___ Data section

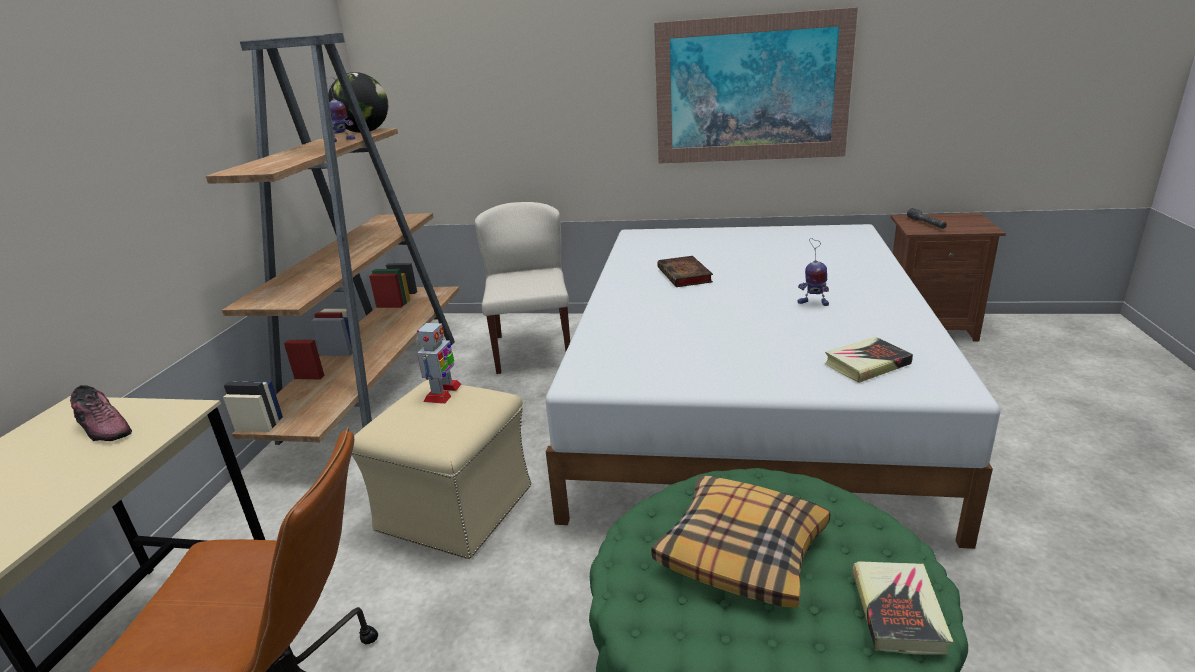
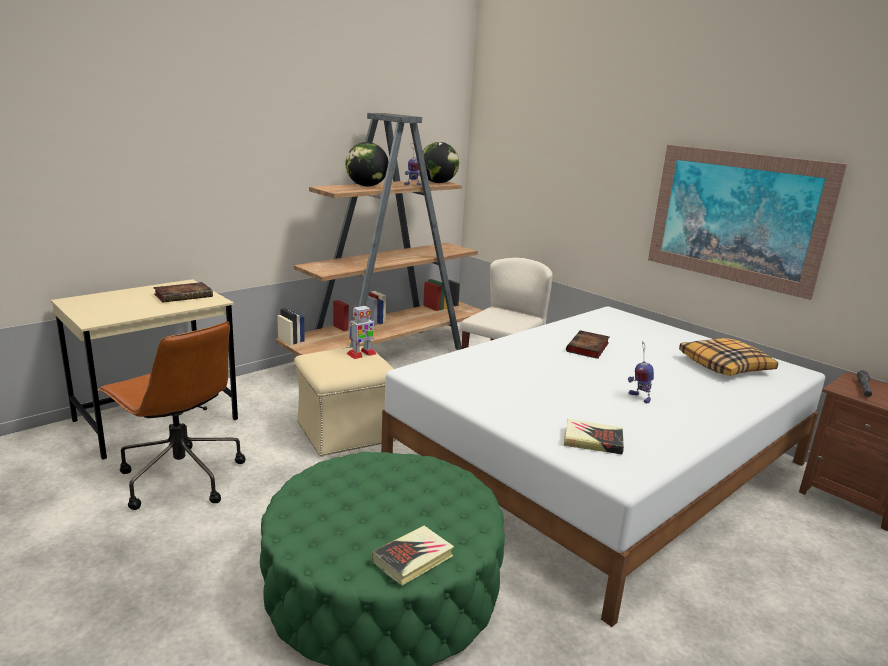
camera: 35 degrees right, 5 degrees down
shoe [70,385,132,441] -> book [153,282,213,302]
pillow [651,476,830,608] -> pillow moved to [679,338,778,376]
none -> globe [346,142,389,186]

______
___ Data section

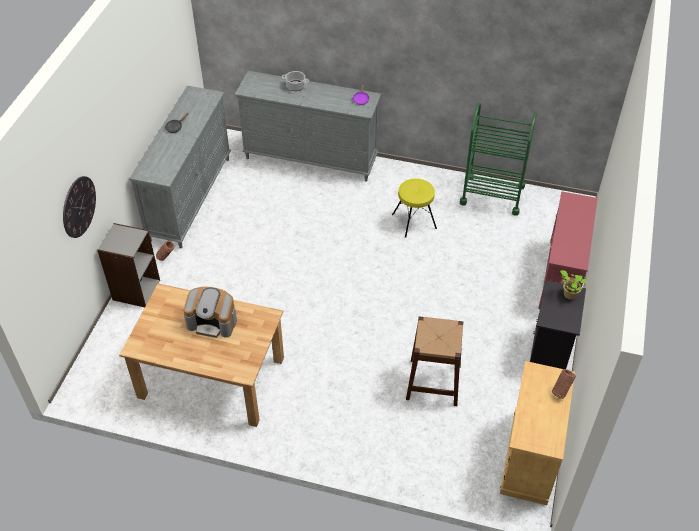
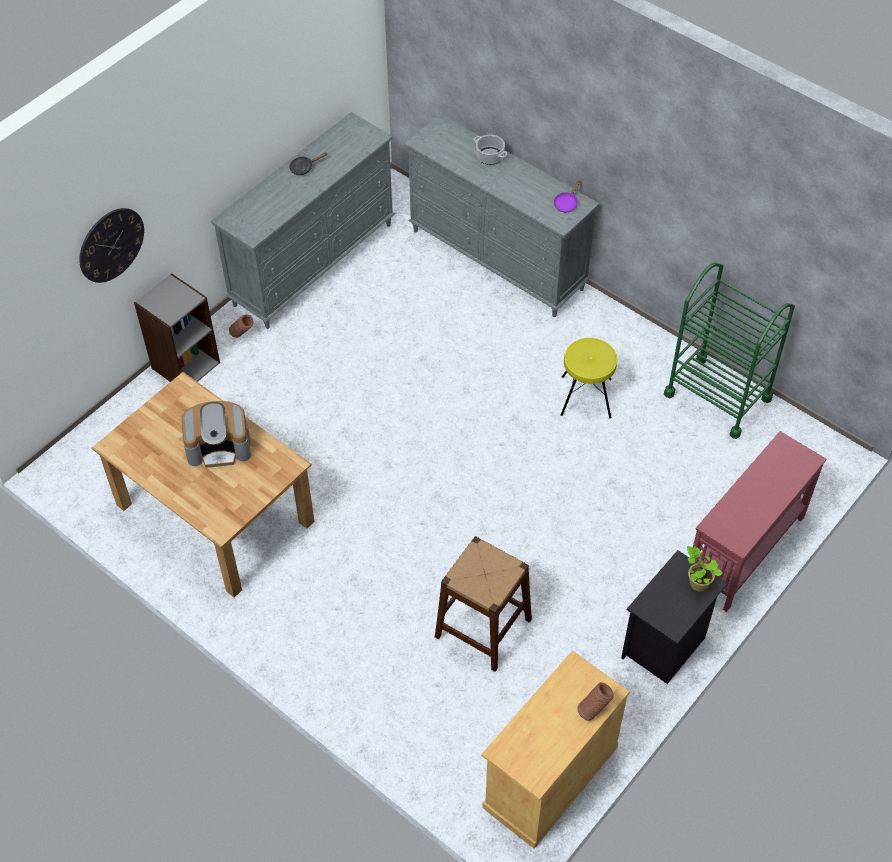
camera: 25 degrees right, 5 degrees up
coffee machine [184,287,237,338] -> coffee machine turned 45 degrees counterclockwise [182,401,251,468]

______

Which of the lines above include the word "degrees"? Copy each of them.

#### Reply:
camera: 35 degrees right, 5 degrees down
camera: 25 degrees right, 5 degrees up
coffee machine [184,287,237,338] -> coffee machine turned 45 degrees counterclockwise [182,401,251,468]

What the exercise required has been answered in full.